Why it matters: Commercial success online is less dependent on geographic location than ever before.
Driving the news: Stripe, the digital payment processing company, on Monday released a report documenting the dramatic expansion of the internet economy over the past five years.
- A diffusion of talent and capital, accelerated by the pandemic, has facilitated entrepreneurship outside of Silicon Valley and major metros.
- More than 350 cities, according to the report, are now home to businesses that collectively process more than $100 million in transactions annually using Stripe.
- In 2017, there were only 50.
What they're saying: "We're seeing a lot of growth in the e-commerce economy," Emily Glassberg Sands, head of information for Stripe, tells Axios. "But the biggest step function change has been traditionally offline businesses lighting up online."
- "These could be farmers, truck drivers, barbers," she says. "There are whole industries waking up to the internet and finding resiliency through online financial services."
Zoom in: The Stripe report noted that the rise of internet commerce has been most pronounced in "non-traditional tech centers."
- Columbus, Ohio, for example, saw the amount paid via transactions on Stripe increase by 40 times over the past five years.
- Richmond, Virginia – no slouch – saw its volume increase twentyfold.
The intrigue: Rural areas are witnessing growth, too. In the country’s five least populous counties, there is now one Stripe business for every 36 people.

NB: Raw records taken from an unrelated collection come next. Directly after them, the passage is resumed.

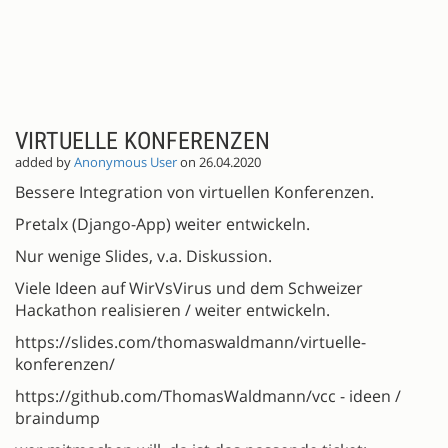
VIRTUELLE KONFERENZEN
added by
Anonymous User
on 26.04.2020
Bessere Integration von virtuellen Konferenzen.
Pretalx (Django-App) weiter entwickeln.
Nur wenige Slides, v.a. Diskussion.
Viele Ideen auf WirVsVirus und dem Schweizer
Hackathon realisieren / weiter entwickeln.
https://slides.com/thomaswaldmann/virtuelle-
konferenzen/
https://github.com/ThomasWaldmann/vcc - ideen /
braindump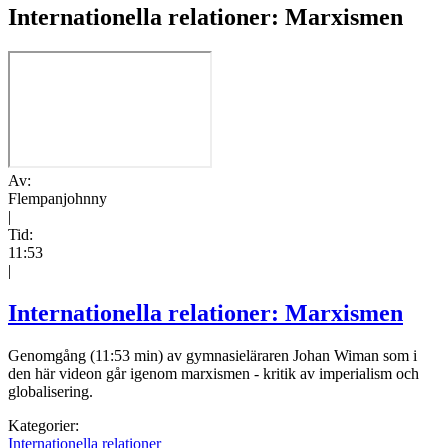
Internationella relationer: Marxismen
Av:
Flempanjohnny
|
Tid:
11:53
|
Internationella relationer: Marxismen
Genomgång (11:53 min) av gymnasieläraren Johan Wiman som i
den här videon går igenom marxismen - kritik av imperialism och
globalisering.
Kategorier:
Internationella relationer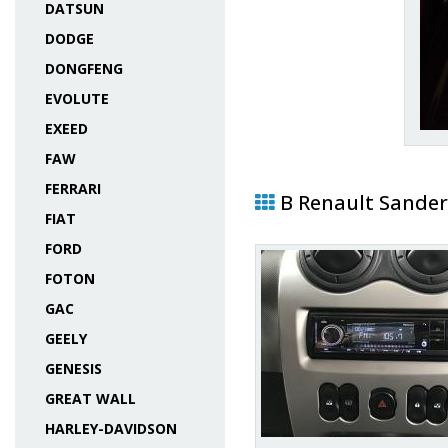
DATSUN
DODGE
DONGFENG
EVOLUTE
EXEED
FAW
FERRARI
В Renault Sander
FIAT
FORD
FOTON
GAC
GEELY
GENESIS
GREAT WALL
HARLEY-DAVIDSON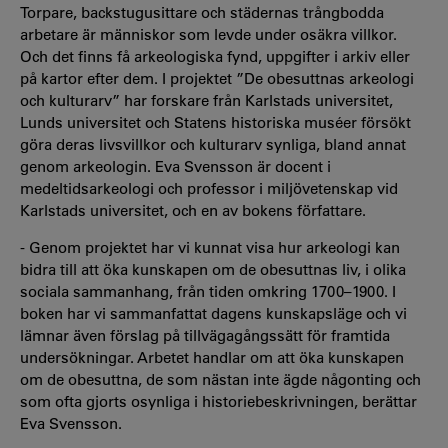
Torpare, backstugusittare och städernas trångbodda
arbetare är människor som levde under osäkra villkor.
Och det finns få arkeologiska fynd, uppgifter i arkiv eller
på kartor efter dem. I projektet ”De obesuttnas arkeologi
och kulturarv” har forskare från Karlstads universitet,
Lunds universitet och Statens historiska muséer försökt
göra deras livsvillkor och kulturarv synliga, bland annat
genom arkeologin. Eva Svensson är docent i
medeltidsarkeologi och professor i miljövetenskap vid
Karlstads universitet, och en av bokens författare.
- Genom projektet har vi kunnat visa hur arkeologi kan
bidra till att öka kunskapen om de obesuttnas liv, i olika
sociala sammanhang, från tiden omkring 1700–1900. I
boken har vi sammanfattat dagens kunskapsläge och vi
lämnar även förslag på tillvägagångssätt för framtida
undersökningar. Arbetet handlar om att öka kunskapen
om de obesuttna, de som nästan inte ägde någonting och
som ofta gjorts osynliga i historiebeskrivningen, berättar
Eva Svensson.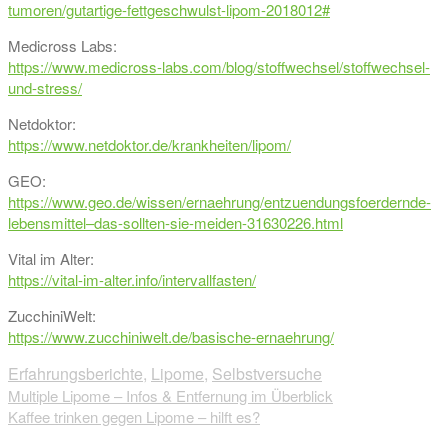
tumoren/gutartige-fettgeschwulst-lipom-2018012#
Medicross Labs:
https://www.medicross-labs.com/blog/stoffwechsel/stoffwechsel-
und-stress/
Netdoktor:
https://www.netdoktor.de/krankheiten/lipom/
GEO:
https://www.geo.de/wissen/ernaehrung/entzuendungsfoerdernde-
lebensmittel–das-sollten-sie-meiden-31630226.html
Vital im Alter:
https://vital-im-alter.info/intervallfasten/
ZucchiniWelt:
https://www.zucchiniwelt.de/basische-ernaehrung/
Erfahrungsberichte
,
Lipome
,
Selbstversuche
Beitragsnavigation
Multiple Lipome – Infos & Entfernung im Überblick
Kaffee trinken gegen Lipome – hilft es?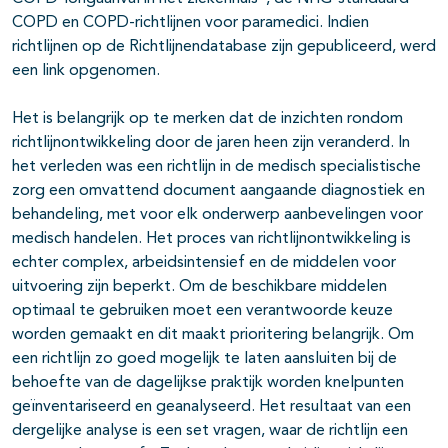
COPD en COPD-richtlijnen voor paramedici. Indien
richtlijnen op de Richtlijnendatabase zijn gepubliceerd, werd
een link opgenomen.
Het is belangrijk op te merken dat de inzichten rondom
richtlijnontwikkeling door de jaren heen zijn veranderd. In
het verleden was een richtlijn in de medisch specialistische
zorg een omvattend document aangaande diagnostiek en
behandeling, met voor elk onderwerp aanbevelingen voor
medisch handelen. Het proces van richtlijnontwikkeling is
echter complex, arbeidsintensief en de middelen voor
uitvoering zijn beperkt. Om de beschikbare middelen
optimaal te gebruiken moet een verantwoorde keuze
worden gemaakt en dit maakt prioritering belangrijk. Om
een richtlijn zo goed mogelijk te laten aansluiten bij de
behoefte van de dagelijkse praktijk worden knelpunten
geïnventariseerd en geanalyseerd. Het resultaat van een
dergelijke analyse is een set vragen, waar de richtlijn een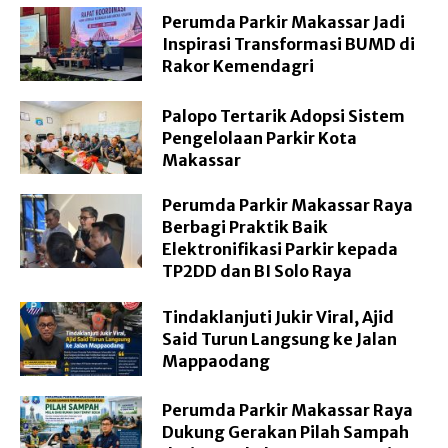
Perumda Parkir Makassar Jadi
Inspirasi Transformasi BUMD di
Rakor Kemendagri
Palopo Tertarik Adopsi Sistem
Pengelolaan Parkir Kota
Makassar
Perumda Parkir Makassar Raya
Berbagi Praktik Baik
Elektronifikasi Parkir kepada
TP2DD dan BI Solo Raya
Tindaklanjuti Jukir Viral, Ajid
Said Turun Langsung ke Jalan
Mappaodang
Perumda Parkir Makassar Raya
Dukung Gerakan Pilah Sampah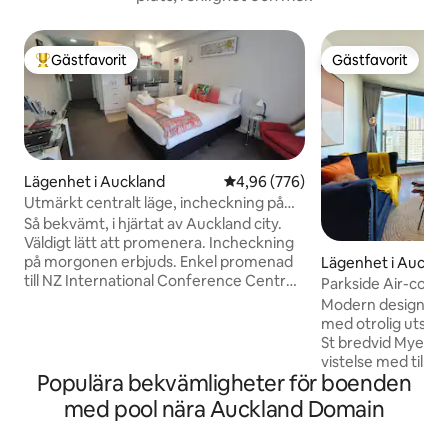
Gästfavorit
Gästfavorit
Populär gästfavorit
Gästfavorit
Lägenhet i Auckland
4,96 av 5 i genomsnittligt bety
4,96 (776)
Utmärkt centralt läge, incheckning på
morgonen
Så bekvämt, i hjärtat av Auckland city.
Väldigt lätt att promenera. Incheckning
på morgonen erbjuds. Enkel promenad
Lägenhet i Auckla
till NZ International Conference Centre,
Parkside Air-con S
Waiheke Ferry, kryssningsfartyg, teatrar,
Pool och gym
Modern designad o
restauranger, kasino. Njut av Aucklands
med otrolig utsik
mångsidiga matscen i butikerna och
St bredvid Myers Park! Njut
restaurangområdena i Viaduct, Wynyard
vistelse med tillgå
Qtr, Britomart och Commercial Bay. Din
Populära bekvämligheter för boenden
inomhusgym och 
"matvärd" kan rekommendera En
dubbelsäng, öppen
med pool nära Auckland Domain
byggnad med blandad användning – njut
och vardagsrum, e
av Adina CityLife Hotels atmosfär med
fönster från golv t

- "We're really excited about how distributed this growth is," Glassberg Sands says. "We're seeing more equal opportunity to create a company wherever you are, to get started quickly and to have access to a broad range of customers."
What's next: Morgan Stanley forecasts that the e-commerce boom is likely to continue.
- "We believe that the COVID-driven bump will not flatten future e-commerce growth," Brian Nowak, a Morgan Stanley equity analyst, said in a statement. "Across the world, we have yet to see a ceiling for e-commerce penetration."
Editor's note: This story has been updated to correct that the amount paid via transactions on Stripe — rather than online transactions — increased by 40 times over the past five years in Columbus, Ohio.